15:55 PM, 19th July 2013, About 11 years ago

This is actually a mixed (good and not so good) news story.

Why?

Because even though it's great news this week that lending is becoming more popular again with banks, other news also published this week says "Experts warn that dwindling broker numbers could lead to thousands of “orphaned” clients being left without access to an adviser if gross lending increases as sharply as predicted."

(source: http://tiny.cc/HDCnews )

The same article states "The Association of Mortgage Intermediaries says the number of brokers has fallen from around 30,000 in 2006 to around 10,000 today"

In the latest census (2011 - http://tiny.cc/HDCstats ) there were over 26million households, and just 10,000 mortgage advisers!

Why should you be concerned? Well maybe you don't have to be, but e.g. we all moan about the NHS not having enough qualified and experienced doctors, we moan about not enough police on our streets and yet for our own 'financial' health and security, I believe that we also need enough qualified, professional and expert financial advisers too.
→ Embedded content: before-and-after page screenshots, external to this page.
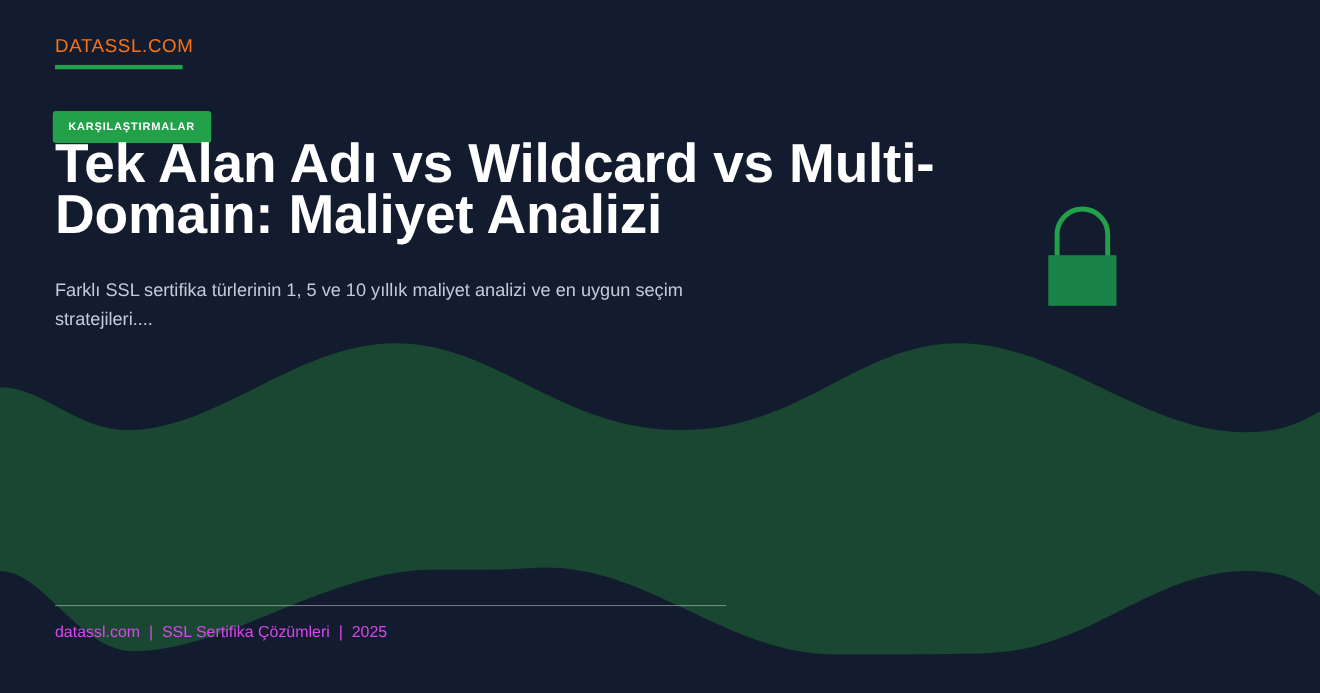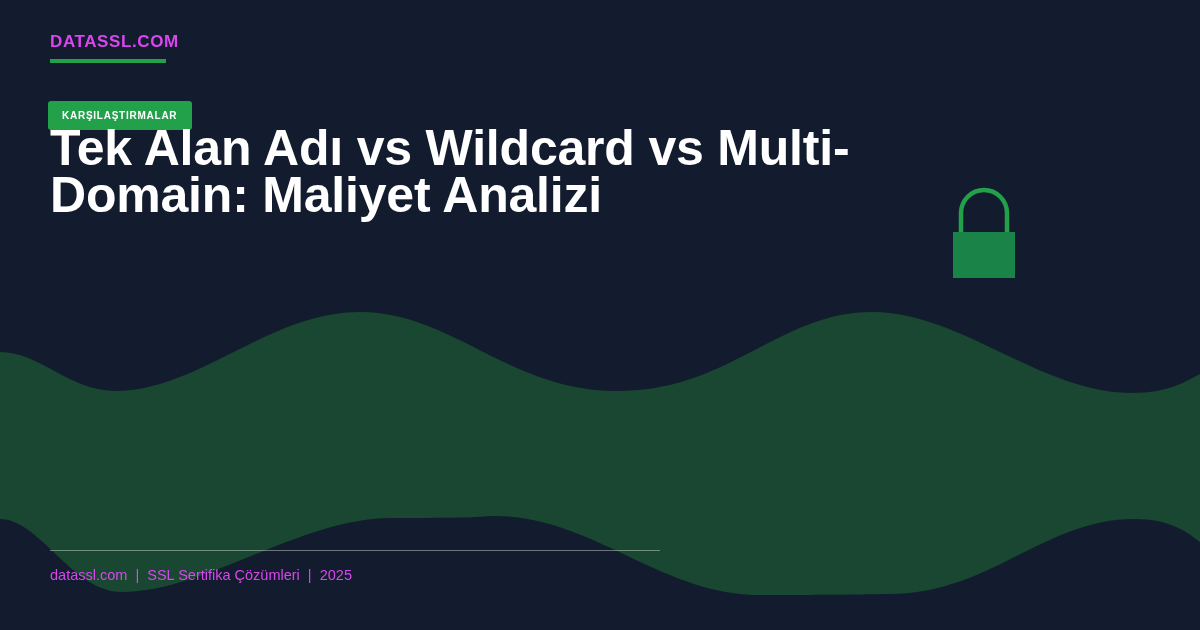--- a/index.html
+++ b/index.html
@@ -53,9 +53,9 @@
   .brand-name {
     display: block;
     font-size: 17px;
-    font-weight: bold;
+    font-weight: normal;
     letter-spacing: 0.6px;
-    color: #d946ef;
+    color: #f97316;
     line-height: 20px;
   }
   .brand-rule {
The credit crunch killed off a lot of financial intermediaries, in recent times banks have pulled all of their 'advisers' (salesman? - that's another story altogether) out of branches and and many older Advisers have retired early or changed careers due to the imposition of extra costs, qualifications and insufficient new enquiries coming through their doors.

So, the moral of this 'story' is; if you find a decent, honest, hardworking, qualified, experienced and professional mortgage adviser now - be nice to them! They have survived, they are still there to offer help and advice and, with the right whole of market Broker in sight, they can also give you access to products and services that you may not have been exposed to before.

And .... as the article above states, with 26% more lending going on, the lenders will have service problems as well (I have seen some building societies close shop at the mo so they can catch up on huge backlogs of applications), you need a Broker who knows the market, the underwriters and their processes.